• Quoted passage:
- - - -

I think she is almost in her own category (maybe with Betty Hutton's Annie, but I haven't seen that one. I don't find her as pleasant to watch as Doris Day just from the clips I've seen her in from Annie Get Your Gun). Calamity is a complex character, which I love.. she's definitely not a one dimensional woman like so many other characters at the time (like the naive blonde and streetwise brunette of Gentlemen Prefer Blondes). She grows throughout the film. She is more gruff to begin with and very much prideful in being able to shoot and do her job.  I don't think her evolution to bring in a bit of femininity is to "please her man" I think it's within her and falling in love with him brings it out a bit more, but she doesn't lose who she is. 

How do you think Doris Day grows as an actress in her various roles in the 1950s, before and after this musical?

- - - -

• Given data:

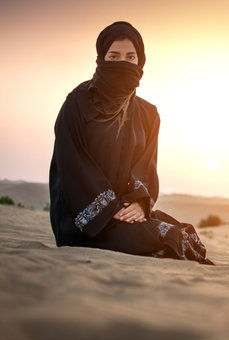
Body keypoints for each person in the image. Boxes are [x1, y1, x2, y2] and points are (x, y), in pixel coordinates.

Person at [49, 21, 213, 265]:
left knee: (185, 234)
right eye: (113, 56)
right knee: (165, 240)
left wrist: (138, 202)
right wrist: (109, 208)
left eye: (130, 57)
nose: (122, 64)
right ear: (101, 59)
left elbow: (145, 166)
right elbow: (74, 166)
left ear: (140, 62)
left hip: (126, 211)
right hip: (85, 219)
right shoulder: (77, 104)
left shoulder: (148, 114)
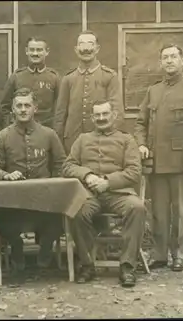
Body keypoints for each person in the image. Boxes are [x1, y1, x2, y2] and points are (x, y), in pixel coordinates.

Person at [134, 44, 183, 272]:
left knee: (180, 212)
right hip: (156, 163)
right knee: (158, 212)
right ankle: (159, 255)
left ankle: (179, 255)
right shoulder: (153, 91)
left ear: (182, 61)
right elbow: (140, 123)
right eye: (165, 57)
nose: (169, 61)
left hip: (180, 164)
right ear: (160, 62)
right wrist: (141, 144)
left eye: (173, 57)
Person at [62, 100, 146, 287]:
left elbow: (133, 171)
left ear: (113, 115)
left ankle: (127, 266)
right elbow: (68, 166)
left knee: (137, 208)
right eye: (97, 115)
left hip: (118, 193)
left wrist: (107, 182)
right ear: (92, 117)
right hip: (89, 194)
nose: (101, 118)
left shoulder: (126, 140)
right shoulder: (82, 139)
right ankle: (87, 264)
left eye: (105, 114)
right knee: (77, 211)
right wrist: (88, 175)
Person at [0, 88, 66, 277]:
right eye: (19, 106)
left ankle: (46, 248)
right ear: (13, 110)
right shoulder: (2, 137)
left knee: (59, 218)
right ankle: (16, 248)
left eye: (27, 105)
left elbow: (61, 163)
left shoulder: (49, 135)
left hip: (43, 201)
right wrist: (5, 175)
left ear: (35, 109)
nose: (23, 110)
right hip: (13, 202)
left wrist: (54, 183)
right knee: (1, 221)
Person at [53, 30, 124, 153]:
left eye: (90, 44)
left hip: (102, 142)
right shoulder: (68, 79)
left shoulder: (109, 76)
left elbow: (117, 112)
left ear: (97, 49)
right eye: (82, 44)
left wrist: (110, 138)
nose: (86, 49)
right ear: (76, 49)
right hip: (72, 142)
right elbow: (60, 115)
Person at [1, 37, 60, 128]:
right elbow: (4, 107)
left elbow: (60, 108)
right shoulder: (16, 77)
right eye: (32, 50)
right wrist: (11, 125)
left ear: (47, 52)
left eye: (39, 50)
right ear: (26, 51)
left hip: (47, 129)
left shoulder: (54, 78)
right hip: (20, 129)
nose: (35, 53)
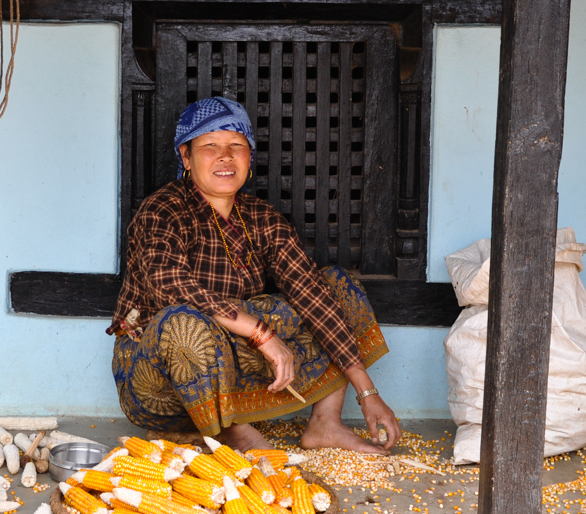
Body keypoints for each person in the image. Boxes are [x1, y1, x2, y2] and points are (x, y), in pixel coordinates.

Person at [108, 96, 401, 454]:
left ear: (249, 156)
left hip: (236, 373)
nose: (225, 157)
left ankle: (326, 423)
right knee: (182, 322)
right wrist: (262, 335)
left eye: (237, 146)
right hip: (159, 384)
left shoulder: (262, 218)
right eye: (209, 146)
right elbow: (172, 285)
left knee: (337, 286)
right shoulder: (163, 209)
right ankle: (236, 434)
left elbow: (311, 293)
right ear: (185, 157)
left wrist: (368, 393)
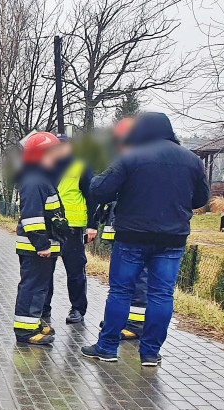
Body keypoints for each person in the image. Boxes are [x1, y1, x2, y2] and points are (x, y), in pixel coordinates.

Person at [82, 112, 210, 365]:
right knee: (162, 295)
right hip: (172, 239)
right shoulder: (192, 160)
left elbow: (99, 191)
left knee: (120, 292)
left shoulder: (131, 157)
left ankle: (107, 348)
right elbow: (201, 199)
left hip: (132, 237)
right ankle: (150, 352)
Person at [94, 117, 148, 341]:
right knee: (124, 281)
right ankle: (122, 320)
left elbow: (100, 188)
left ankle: (135, 324)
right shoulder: (134, 161)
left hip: (137, 234)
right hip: (127, 232)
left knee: (137, 280)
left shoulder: (138, 162)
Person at [13, 131, 67, 346]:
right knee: (32, 288)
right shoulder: (35, 181)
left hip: (42, 247)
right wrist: (42, 244)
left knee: (39, 288)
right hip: (36, 248)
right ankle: (25, 332)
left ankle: (32, 323)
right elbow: (32, 218)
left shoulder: (39, 178)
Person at [53, 134, 97, 324]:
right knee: (44, 271)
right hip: (50, 227)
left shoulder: (81, 166)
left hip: (72, 227)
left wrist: (92, 225)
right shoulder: (48, 166)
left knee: (75, 270)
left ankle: (78, 308)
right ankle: (43, 307)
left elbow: (92, 196)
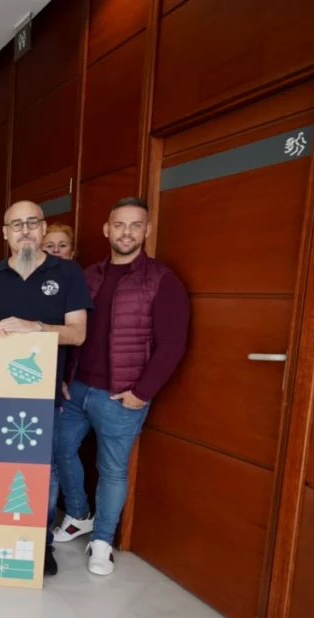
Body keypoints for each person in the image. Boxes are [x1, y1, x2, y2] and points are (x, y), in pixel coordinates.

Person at [52, 198, 189, 576]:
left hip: (121, 395)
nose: (126, 232)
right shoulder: (88, 275)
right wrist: (64, 378)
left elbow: (173, 344)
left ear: (146, 230)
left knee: (111, 469)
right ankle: (79, 514)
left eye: (135, 225)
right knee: (59, 451)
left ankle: (103, 541)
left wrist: (142, 392)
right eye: (119, 225)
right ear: (106, 230)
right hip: (77, 388)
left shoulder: (162, 280)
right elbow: (72, 331)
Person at [0, 201, 93, 577]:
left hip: (42, 395)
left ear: (42, 229)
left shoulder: (68, 273)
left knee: (43, 470)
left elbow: (77, 333)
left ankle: (40, 544)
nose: (24, 230)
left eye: (31, 223)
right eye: (16, 224)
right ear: (4, 234)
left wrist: (34, 327)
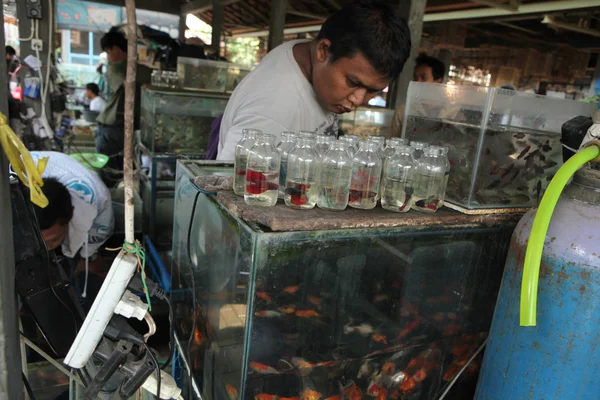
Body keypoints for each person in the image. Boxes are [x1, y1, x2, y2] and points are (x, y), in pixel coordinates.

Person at [217, 0, 411, 160]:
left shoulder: (303, 54)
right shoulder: (272, 105)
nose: (359, 100)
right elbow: (227, 188)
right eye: (353, 82)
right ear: (323, 51)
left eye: (373, 90)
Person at [30, 151, 114, 277]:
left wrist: (86, 260)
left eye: (53, 239)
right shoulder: (11, 188)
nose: (46, 247)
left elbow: (94, 243)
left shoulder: (98, 200)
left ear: (69, 218)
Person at [95, 27, 151, 179]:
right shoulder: (138, 70)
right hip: (116, 127)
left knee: (113, 170)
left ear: (116, 49)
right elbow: (129, 85)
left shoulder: (118, 68)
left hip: (114, 128)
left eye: (108, 52)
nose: (108, 56)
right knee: (120, 170)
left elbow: (130, 84)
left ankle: (116, 200)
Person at [390, 54, 446, 137]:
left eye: (423, 77)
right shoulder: (403, 111)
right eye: (415, 77)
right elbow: (392, 141)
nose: (417, 81)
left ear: (438, 81)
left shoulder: (451, 113)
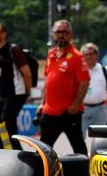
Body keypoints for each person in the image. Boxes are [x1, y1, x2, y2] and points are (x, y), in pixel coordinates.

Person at [38, 20, 89, 154]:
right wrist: (42, 103)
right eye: (58, 32)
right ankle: (45, 169)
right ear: (53, 35)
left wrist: (76, 105)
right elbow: (48, 81)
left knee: (78, 147)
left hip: (69, 112)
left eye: (64, 32)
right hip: (49, 112)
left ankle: (84, 168)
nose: (61, 35)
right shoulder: (51, 54)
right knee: (43, 150)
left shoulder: (77, 57)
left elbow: (84, 82)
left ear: (70, 34)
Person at [0, 21, 32, 148]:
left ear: (4, 34)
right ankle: (14, 152)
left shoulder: (13, 50)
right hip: (3, 95)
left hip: (16, 94)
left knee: (6, 123)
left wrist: (27, 93)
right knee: (7, 126)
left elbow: (27, 73)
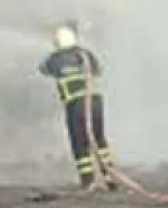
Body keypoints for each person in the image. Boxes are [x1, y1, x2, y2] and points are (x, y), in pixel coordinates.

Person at [37, 23, 115, 190]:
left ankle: (88, 180)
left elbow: (43, 70)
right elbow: (98, 70)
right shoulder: (85, 54)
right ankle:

- - - -

• How to complete this task: Continue the discussion of Doris Day's performance as Calamity, not the material, starting after its final question.

• Final answer:
I haven't really seen much of what she did before this film, but I have seen some of the stuff she did after.  This movie shows her comedic abilities, even though I think they're a bit underutilized in her later movies. She is great with physical comedy here, but also in  her line delivery. I love her the most in Calamity Jane because it's a unique role for her. Her other movies don't really seem to show everything that she can do. 

Does Doris Day’s bright and sunny persona add or detract from the role of Calamity Jane in your opinion? Please defend your answer.

I think it definitely adds to the character. Also, she's not just sunny, she displays other emotions, especially frustration.. with Bill, the other men in town and being accepted. Her energy and optimism show through really well and acts to further show the complexity of the character.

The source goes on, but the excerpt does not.